First off, what is it? Well it is a natural product.  This isn’t something that bothers me particularly one way or the other, but if you prefer your chemicals made by plants rather than chemists you are in luck because it is derived from comfrey.  Comfrey is a herb that has a lot of folklore about its medical benefits, and has been examined by pharmaceutical companies for the same reason.  In fact there are quite a lot of conditions it can be shown to be effective for from dry skin to sprained ankles. That it is rich in allantoin may well turn out to have something to do with its healing properties.  In fact allantoin is found at some level in most reasonably complicated living plants and animals so comfrey doesn’t have a monopoly.  Most remarkably allantoin has been shown to be secreted by maggots, and these secretions have a marked wound healing effect.  The practice of doctors prior to antiseptics of using maggots on wounds turns out to have been an effective if distasteful approach.

It has been used for a long time in skincare products because it promotes smoother skin.  The way it does this isn’t thoroughly understood. What I was told when being introduced to it was that it slowed down wound healing.  This doesn’t sound like a good thing, but in fact it is.  It stops scar tissue forming.  When you think of scar tissue you probably think of the kind of thing that results from a car crash.  But in fact there is quite a bit of scar tissue that you don’t see and which makes your skin rougher.

The classic use of allantoin is therefore not surprisingly in shaving products.  Shaving is a traumatic experience for the skin being shaved. Even if it doesn’t actually draw blood there is bound to be some kind of damage.  Allantoin allows the skin its best chance of recovering.

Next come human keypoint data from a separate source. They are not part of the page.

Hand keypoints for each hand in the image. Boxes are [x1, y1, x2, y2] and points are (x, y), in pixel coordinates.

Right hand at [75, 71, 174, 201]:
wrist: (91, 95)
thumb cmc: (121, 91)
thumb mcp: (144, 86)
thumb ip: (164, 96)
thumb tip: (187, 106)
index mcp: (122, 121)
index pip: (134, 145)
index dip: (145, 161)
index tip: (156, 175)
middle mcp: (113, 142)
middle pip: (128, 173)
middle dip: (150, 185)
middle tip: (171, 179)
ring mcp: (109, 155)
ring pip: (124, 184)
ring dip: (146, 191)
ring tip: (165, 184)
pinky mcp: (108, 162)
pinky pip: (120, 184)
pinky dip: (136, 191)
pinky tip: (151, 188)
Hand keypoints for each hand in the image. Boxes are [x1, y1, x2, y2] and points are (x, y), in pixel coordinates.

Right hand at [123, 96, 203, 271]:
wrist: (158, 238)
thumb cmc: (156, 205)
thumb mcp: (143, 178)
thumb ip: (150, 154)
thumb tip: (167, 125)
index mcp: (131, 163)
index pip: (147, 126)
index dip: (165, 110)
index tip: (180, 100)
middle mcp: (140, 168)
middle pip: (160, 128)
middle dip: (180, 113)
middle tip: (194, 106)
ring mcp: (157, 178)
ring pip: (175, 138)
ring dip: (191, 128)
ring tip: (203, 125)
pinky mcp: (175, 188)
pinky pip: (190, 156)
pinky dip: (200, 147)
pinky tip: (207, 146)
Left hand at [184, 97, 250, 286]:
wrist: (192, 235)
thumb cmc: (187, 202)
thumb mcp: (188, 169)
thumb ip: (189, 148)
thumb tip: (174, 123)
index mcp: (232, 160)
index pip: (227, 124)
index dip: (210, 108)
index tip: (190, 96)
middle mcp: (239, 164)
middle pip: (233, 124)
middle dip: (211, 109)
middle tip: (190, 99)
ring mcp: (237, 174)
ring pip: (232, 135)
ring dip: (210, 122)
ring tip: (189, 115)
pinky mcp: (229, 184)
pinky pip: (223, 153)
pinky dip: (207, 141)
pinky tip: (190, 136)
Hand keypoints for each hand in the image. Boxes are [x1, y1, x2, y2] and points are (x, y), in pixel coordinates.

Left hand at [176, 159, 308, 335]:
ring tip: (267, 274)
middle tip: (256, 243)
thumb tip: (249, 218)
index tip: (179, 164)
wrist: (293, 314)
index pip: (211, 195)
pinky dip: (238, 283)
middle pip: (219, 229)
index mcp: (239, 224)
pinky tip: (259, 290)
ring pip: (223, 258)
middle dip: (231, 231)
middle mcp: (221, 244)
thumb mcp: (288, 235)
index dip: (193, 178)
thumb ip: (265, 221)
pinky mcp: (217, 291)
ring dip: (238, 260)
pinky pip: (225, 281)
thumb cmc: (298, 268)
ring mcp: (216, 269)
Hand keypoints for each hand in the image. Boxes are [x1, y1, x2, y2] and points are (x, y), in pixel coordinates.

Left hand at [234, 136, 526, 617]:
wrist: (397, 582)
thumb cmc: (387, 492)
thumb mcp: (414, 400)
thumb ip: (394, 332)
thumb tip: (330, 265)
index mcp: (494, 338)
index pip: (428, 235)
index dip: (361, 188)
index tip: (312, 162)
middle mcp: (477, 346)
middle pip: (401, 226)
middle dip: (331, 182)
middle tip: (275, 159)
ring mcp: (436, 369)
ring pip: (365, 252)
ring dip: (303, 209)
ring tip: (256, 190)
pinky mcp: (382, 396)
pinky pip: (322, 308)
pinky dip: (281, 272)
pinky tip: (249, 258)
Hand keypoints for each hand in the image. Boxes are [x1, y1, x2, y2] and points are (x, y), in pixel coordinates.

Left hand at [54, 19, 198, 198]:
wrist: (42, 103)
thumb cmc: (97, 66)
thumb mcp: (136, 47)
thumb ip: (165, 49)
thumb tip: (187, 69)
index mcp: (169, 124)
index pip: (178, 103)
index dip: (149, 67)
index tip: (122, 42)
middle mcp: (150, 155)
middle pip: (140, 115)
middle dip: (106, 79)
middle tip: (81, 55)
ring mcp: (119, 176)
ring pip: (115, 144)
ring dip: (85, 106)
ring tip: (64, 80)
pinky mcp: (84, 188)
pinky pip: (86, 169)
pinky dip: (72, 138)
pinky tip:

This is an old idea and has been rather forgotten in recent years. But it is an effective one, and one which should probably be used more widely.  I have seen allantoin used in most shaving product formats but I think it makes most sense in after shave balms or lotions. Combine it with a pleasant smell and a good lubricious skin feel and it should be a winner.

References

The Journal of Bone and Joint Surgery Stimulation of Healing in Non-Healing Wounds: By Allantoin Occurring in Maggot Secretions and of Wide Biological Distribution ROBINSON, WILLIAM JBJS: April 1935

Bone, Kerry. “Topical Comfrey Helps Sprained Ankles.” Townsend Letter for Doctors and Patients, Jan. 2001, p. 140. Academic OneFile, Accessed 22 Nov. 2017.